For a long time, when using Swift, I have used a home-grown SQLite solution. It is a simple approach that uses the JSON abilities of SQLite to behave as a simple, fast noSQL storage. However, with changing needs and with the stringent requirements in Swift 6 I am strongly exploring a move to GRDB. Core Data feels archaic and makes decoupling hard, Couchbase and Firebase are proprietary and make me dependent on a third party, Realm is abandoned, SQLite.swift is ... less than I had before. Whether I like GRDB or not (and I hope I will): it really feels like it is the only game in town. I know this sounds a bit like it is my last pick, but what I'm really trying to say is that there is a very strong motivation to move to GRDB.
GRDB is great for local storage and I know this is its goal. Nevertheless, for my own needs, that's not enough. I develop on both iOS and Android (Room, so also SQLite). I want devices to sync, so there will be some server (Rust, some SQL database) or ad-hoc communication in the middle. I don't want to be tied to a third-party. And security is always a concern. This brings me to three requirements that I am missing. Two of them are "easy", one is hard. Each requirement leads to a number of questions which I have thought about, but I really would appreciate insides from those with extensive GRDB experience or those that contribute to GRDB how to best handle these.
Database security
There's no way around SQLCipher and, having worked with it in the past, I do feel the pain. But I did not know about Apple's data protection. This gives rise to two questions (yes, I want GRDB 7):
- is there a guide on how to (manually) include SQLCipher in a build alongside GRDB? Is it simply following the source integration outlined here: SQLCipher Community Edition - Adding Full Database Encryption for SQLite to iOS and macOS | Zetetic ? Will GRDB 7 still have the API to use a SQLCipher database or am I on my own?
- is there a worked-out example of using GRDB alongside Apple's data protection?

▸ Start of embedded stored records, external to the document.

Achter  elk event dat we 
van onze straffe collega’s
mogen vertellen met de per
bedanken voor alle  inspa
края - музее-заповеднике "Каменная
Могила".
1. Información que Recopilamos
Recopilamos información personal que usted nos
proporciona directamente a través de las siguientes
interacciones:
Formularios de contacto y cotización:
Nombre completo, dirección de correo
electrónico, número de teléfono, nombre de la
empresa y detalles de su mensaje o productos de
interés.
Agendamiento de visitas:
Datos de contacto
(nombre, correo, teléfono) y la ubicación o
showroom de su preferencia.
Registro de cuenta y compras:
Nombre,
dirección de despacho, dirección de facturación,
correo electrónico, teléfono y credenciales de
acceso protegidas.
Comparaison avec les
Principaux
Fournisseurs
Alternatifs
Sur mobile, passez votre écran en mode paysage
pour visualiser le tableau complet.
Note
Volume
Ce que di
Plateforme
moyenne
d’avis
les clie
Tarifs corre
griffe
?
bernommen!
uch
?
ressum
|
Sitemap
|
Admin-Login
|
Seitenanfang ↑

I'm using SwiftUI, so the database setup would happen right at the
struct ...: App
. This gives very little opportunity to work with the APIs such asapplicationProtectedDataDidBecomeAvailable(_:)
. And I don't immediately have an idea how to handle a situation where access isn't available.
Knowing when the database changed
For any kind of syncing it is going to be important that I know when the database changed. I haven't worked out the whens and wheres, but the basic idea is that a database change triggers a synchronisation request. This can obviously fail for various reasons, and it should also try to synchronise using a schedule too, but these would be the entry point for any synchronisation. How to synchronise is not a concern for GRDB, but sync will require some extra data on top of what is stored through GRDB. At its simplest, it requires an extra isSynced
column. This leads to two questions:
- what is the best way to detect database changes for such a low-level (background) task? Triggers? Or any of the Database observations tools: GRDB Documentation – Swift Package Index ? Please note that this ties in with the next requirement, as only some observations will be of interest.
- I want to build tools on top of GRDB instead of within GRDB if this is at all possible, akin to e.g. GRDPQuery. What is the best way to build an extension on top of GRDB that enforces additional columns?
I am aware of Harmony (GitHub - aaronpearce/Harmony: Harmony provides CloudKit sync for GRDB and only GRDB.) but I haven't checked the code in any great detail. This may (or may not) be a good starting point.
Handling conflicts
I don't want the server to handle conflicts, when each device can do it itself. This naturally brings me to Conflict-Free Replicated Data Types (CRDT). And this is its own can of worms. Since this is related to syncing it comes with some very similar questions.
Handling CRDT requires extra database fields. For example, a simple and often sufficient CRDT is the "last write wins". If I have a struct with different properties, some of which can change, then I can assume that the latest write is correct. I can handle this by keeping track of an audit table that records changes to the changeable properties. For example, if I have a Movie
struct, with a title
and director
, I can assume these will never change. However, a property isWatched
and rating
are expected to change. This change can happen on multiple devices and they could be offline when the edit happens. This requires some extra fields such as a logical clock value to know which is first, and a flag whether the change has synced. I keep saying fields, but since there can be many we are really talking about an extra table here. The questions are as follows:
- I can implement this database structure manually. Even better would be if some simple property wrapper or protocol did the work for me. This is similar to the question before but, really, this time it feels more like property wrappers are creating an extra table instead of a protocol adding some extra rows. Can it be done and where do I best look for it?
- Implementing CRDT is hard and part of the problem is that they tend to grow quickly. For example, assume an undecided user who is offline. He/she sets the rating to 3, then to 5, then to 4. There is no use in syncing all these values as the last write wins. Since none of it synced yet, I can trivially collapse this into the last value. How can I handle this? To be precise, this would be an insert trigger on an extra (CRDT) table that itself can delete (and maybe insert?) rows. Are triggers the way to do this? The ultimate goal would be to collapse it into only a single (last) row where the rating is set to 4.
I know this is a lot. Many thanks for any insights on how best to tackle these problems!